There’s no way of telling, because there haven’t been any real movie heroes for a generation. This fact has been disguised from us partly because of the popularity of the superhero but also because Hollywood has continued to make war movies and Westerns, the biggest generators of movie heroism, that are superficially similar to those of the past but different in ways that are undetectable to their mostly young audiences, who have no memory of anything else. In an otherwise excellent article in Vanity Fair about “chick-flicks,” James Wolcott recently wrote that, like the chick-flick, “the Western is also a genre that’s often pronounced dead and buried only to be dug up again and propped against the barn door—witness 2007’s ‘3:10 to Yuma,’ ‘The Assassination of Jesse James by the Coward Robert Ford,’ and ‘No Country for Old Men.’

Wolcott is far from being the first to express such an opinion, but neither he nor anyone else appears to have noticed the principal way in which the movies he mentions differ from those of 50 years ago.

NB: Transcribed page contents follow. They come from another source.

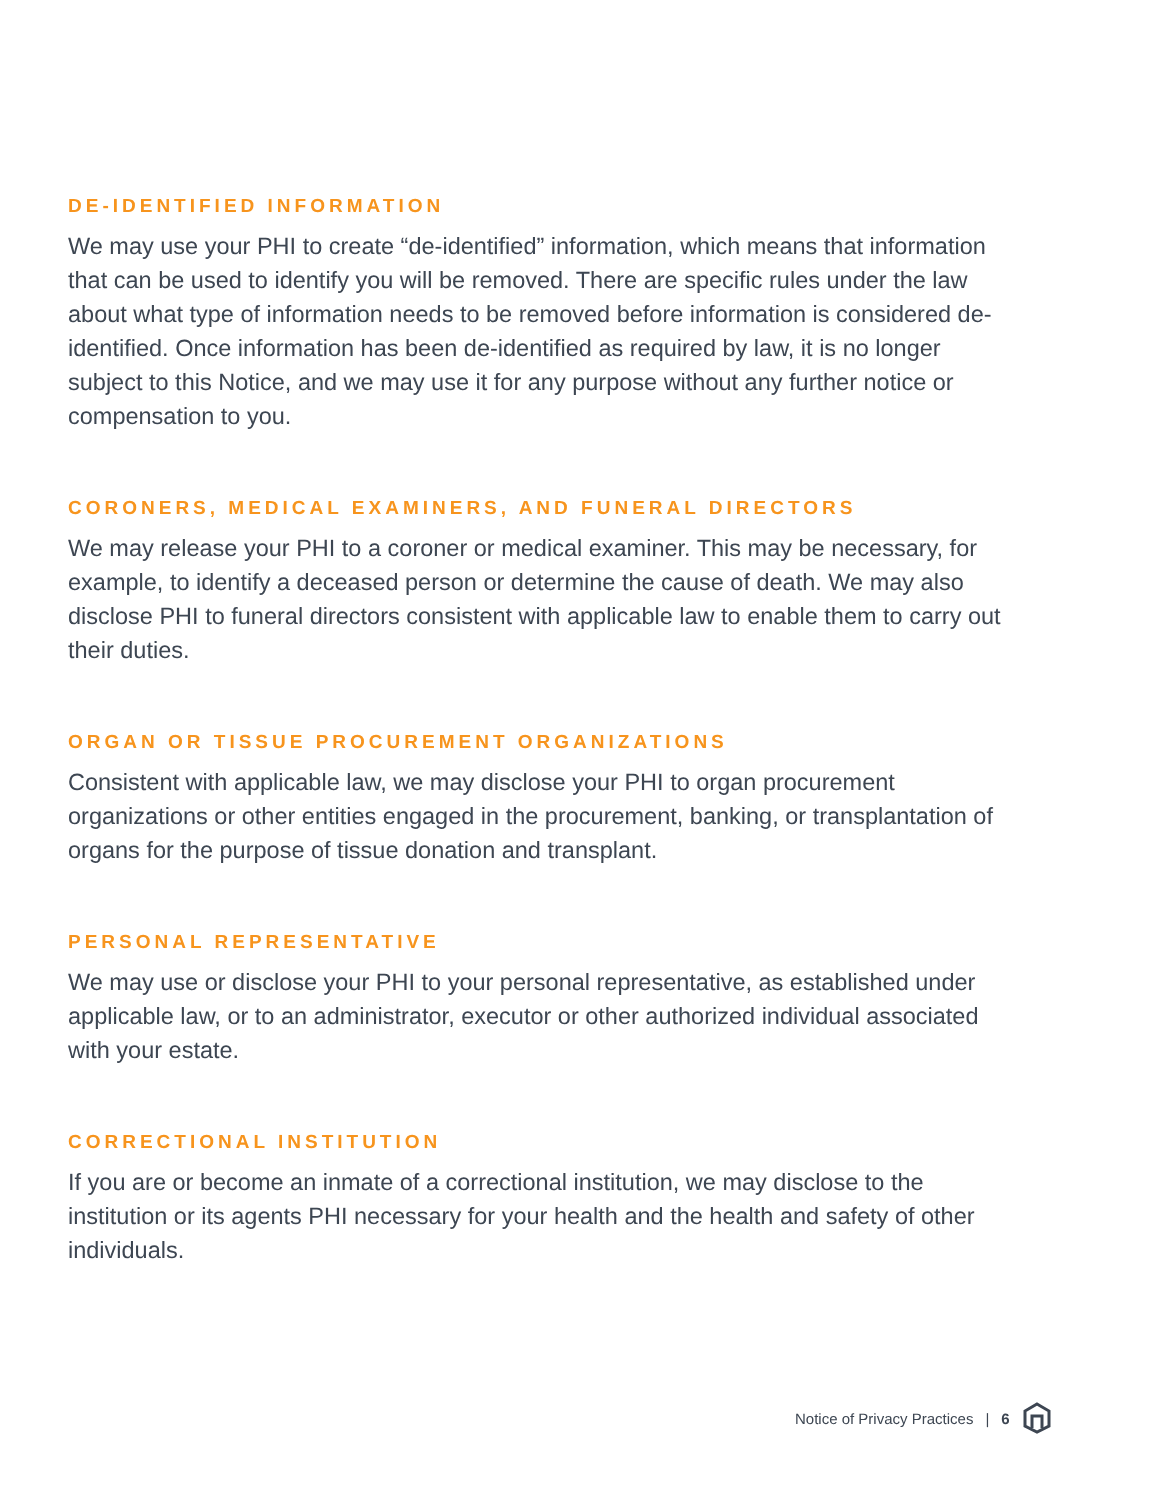DE-IDENTIFIED INFORMATION
We may use your PHI to create “de-identified” information, which means that information that can be used to identify you will be removed. There are specific rules under the law about what type of information needs to be removed before information is considered de-identified. Once information has been de-identified as required by law, it is no longer subject to this Notice, and we may use it for any purpose without any further notice or compensation to you.
CORONERS, MEDICAL EXAMINERS, AND FUNERAL DIRECTORS
We may release your PHI to a coroner or medical examiner. This may be necessary, for example, to identify a deceased person or determine the cause of death. We may also disclose PHI to funeral directors consistent with applicable law to enable them to carry out their duties.
ORGAN OR TISSUE PROCUREMENT ORGANIZATIONS
Consistent with applicable law, we may disclose your PHI to organ procurement organizations or other entities engaged in the procurement, banking, or transplantation of organs for the purpose of tissue donation and transplant.
PERSONAL REPRESENTATIVE
We may use or disclose your PHI to your personal representative, as established under applicable law, or to an administrator, executor or other authorized individual associated with your estate.
CORRECTIONAL INSTITUTION
If you are or become an inmate of a correctional institution, we may disclose to the institution or its agents PHI necessary for your health and the health and safety of other individuals.
Notice of Privacy Practices | 6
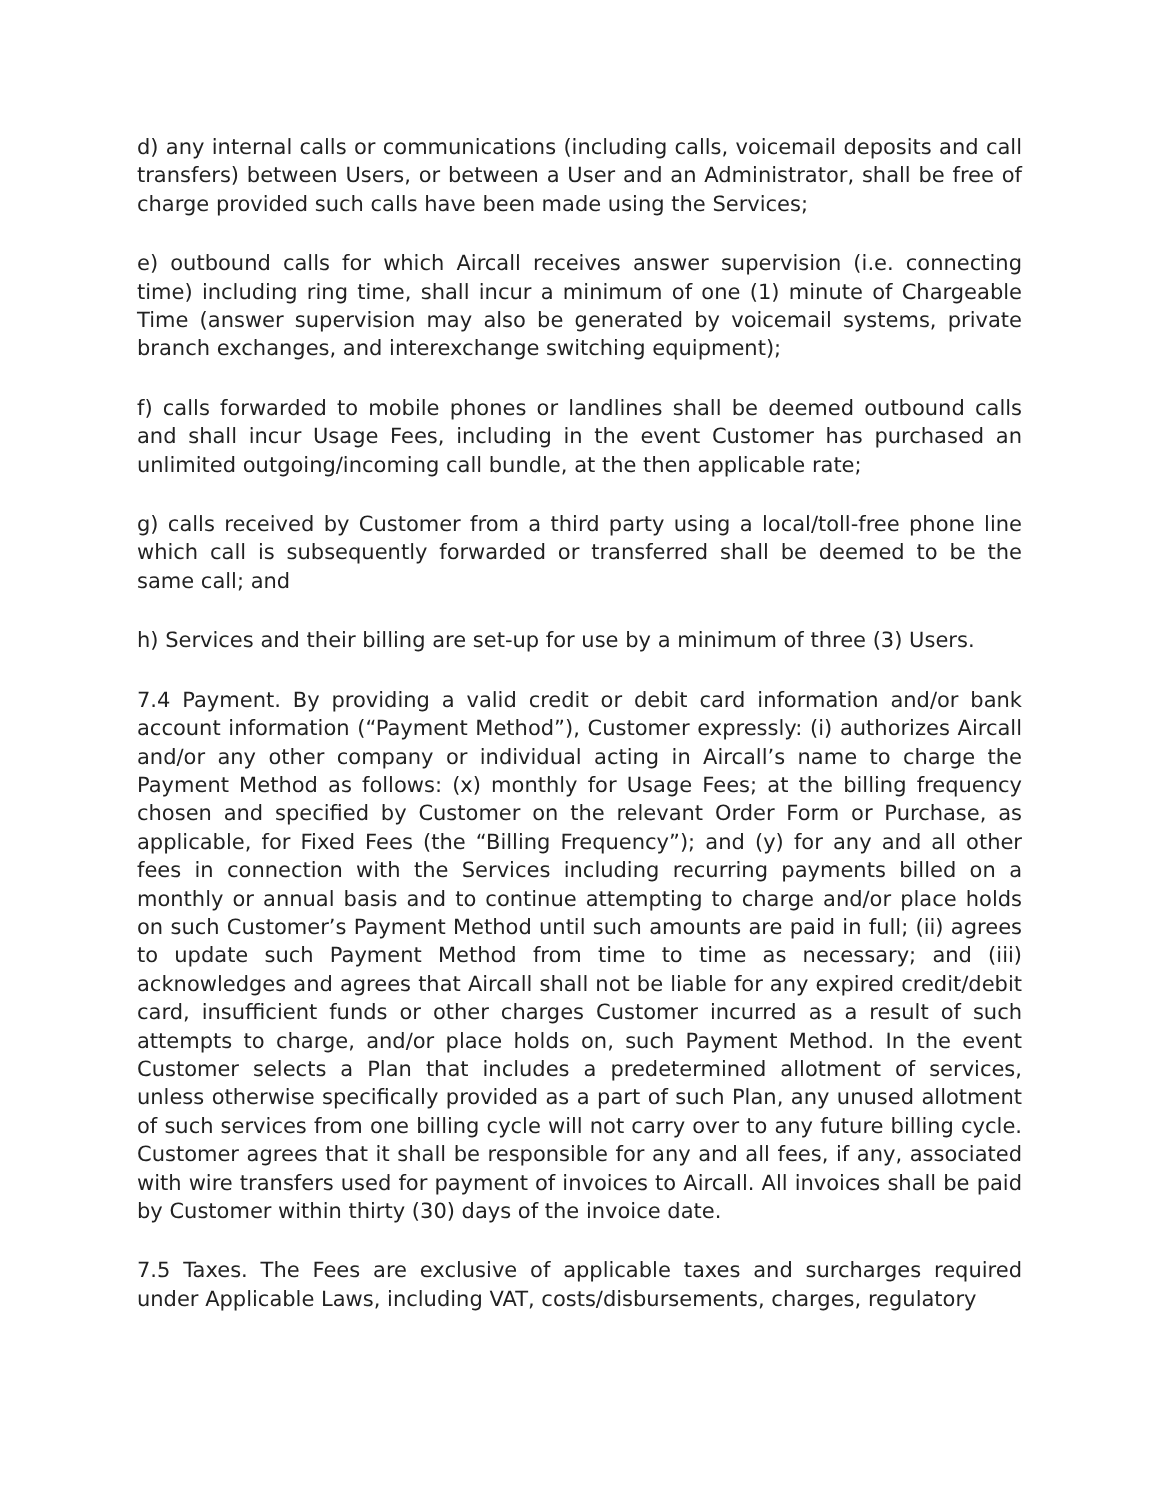d) any internal calls or communications (including calls, voicemail deposits and call transfers) between Users, or between a User and an Administrator, shall be free of charge provided such calls have been made using the Services;
e) outbound calls for which Aircall receives answer supervision (i.e. connecting time) including ring time, shall incur a minimum of one (1) minute of Chargeable Time (answer supervision may also be generated by voicemail systems, private branch exchanges, and interexchange switching equipment);
f) calls forwarded to mobile phones or landlines shall be deemed outbound calls and shall incur Usage Fees, including in the event Customer has purchased an unlimited outgoing/incoming call bundle, at the then applicable rate;
g) calls received by Customer from a third party using a local/toll-free phone line which call is subsequently forwarded or transferred shall be deemed to be the same call; and
h) Services and their billing are set-up for use by a minimum of three (3) Users.
7.4 Payment. By providing a valid credit or debit card information and/or bank account information (“Payment Method”), Customer expressly: (i) authorizes Aircall and/or any other company or individual acting in Aircall’s name to charge the Payment Method as follows: (x) monthly for Usage Fees; at the billing frequency chosen and specified by Customer on the relevant Order Form or Purchase, as applicable, for Fixed Fees (the “Billing Frequency”); and (y) for any and all other fees in connection with the Services including recurring payments billed on a monthly or annual basis and to continue attempting to charge and/or place holds on such Customer’s Payment Method until such amounts are paid in full; (ii) agrees to update such Payment Method from time to time as necessary; and (iii) acknowledges and agrees that Aircall shall not be liable for any expired credit/debit card, insufficient funds or other charges Customer incurred as a result of such attempts to charge, and/or place holds on, such Payment Method. In the event Customer selects a Plan that includes a predetermined allotment of services, unless otherwise specifically provided as a part of such Plan, any unused allotment of such services from one billing cycle will not carry over to any future billing cycle. Customer agrees that it shall be responsible for any and all fees, if any, associated with wire transfers used for payment of invoices to Aircall. All invoices shall be paid by Customer within thirty (30) days of the invoice date.
7.5 Taxes. The Fees are exclusive of applicable taxes and surcharges required under Applicable Laws, including VAT, costs/disbursements, charges, regulatory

None of them has anything like a real hero, though all three have charismatic villains, played by Russell Crowe, Brad Pitt, and Javier Bardem, respectively. The title tells us what to think of the would-be hero of “The Assassination of Jesse James,” played by Casey Affleck. He’s a creep, a stalker, and a traitor, as well as a coward. “No Country” has one really sympathetic character, the aging sheriff played by Tommy Lee Jones, who is as helpless against the bad guy as everyone else is. Next to the sexy and invincible serial killer, a kind of inverted superhero played by Bardem, he is reduced to being just another victim hero, maundering on about what a nasty old world it is.

Further on in the piece:

The point of all three of the kinds of hero in which Hollywood has specialized over the last 35 years has been to make sure that heroism can continue to exist only on a plane far removed from the daily lives of the audience. It is hard not to speculate that this is because of a quasi-political aversion on the part of filmmakers to suggesting to the audience that real-life heroism was something to which it, too, could aspire. The subtext of films featuring the whistle-blower hero, the cartoon hero, and the victim hero is that heroism—heroism of the, say, Gary Cooper type—belongs to the public and communal sphere, now universally supposed to be cruel and corrupt, and therefore is really no longer possible or even, perhaps, desirable.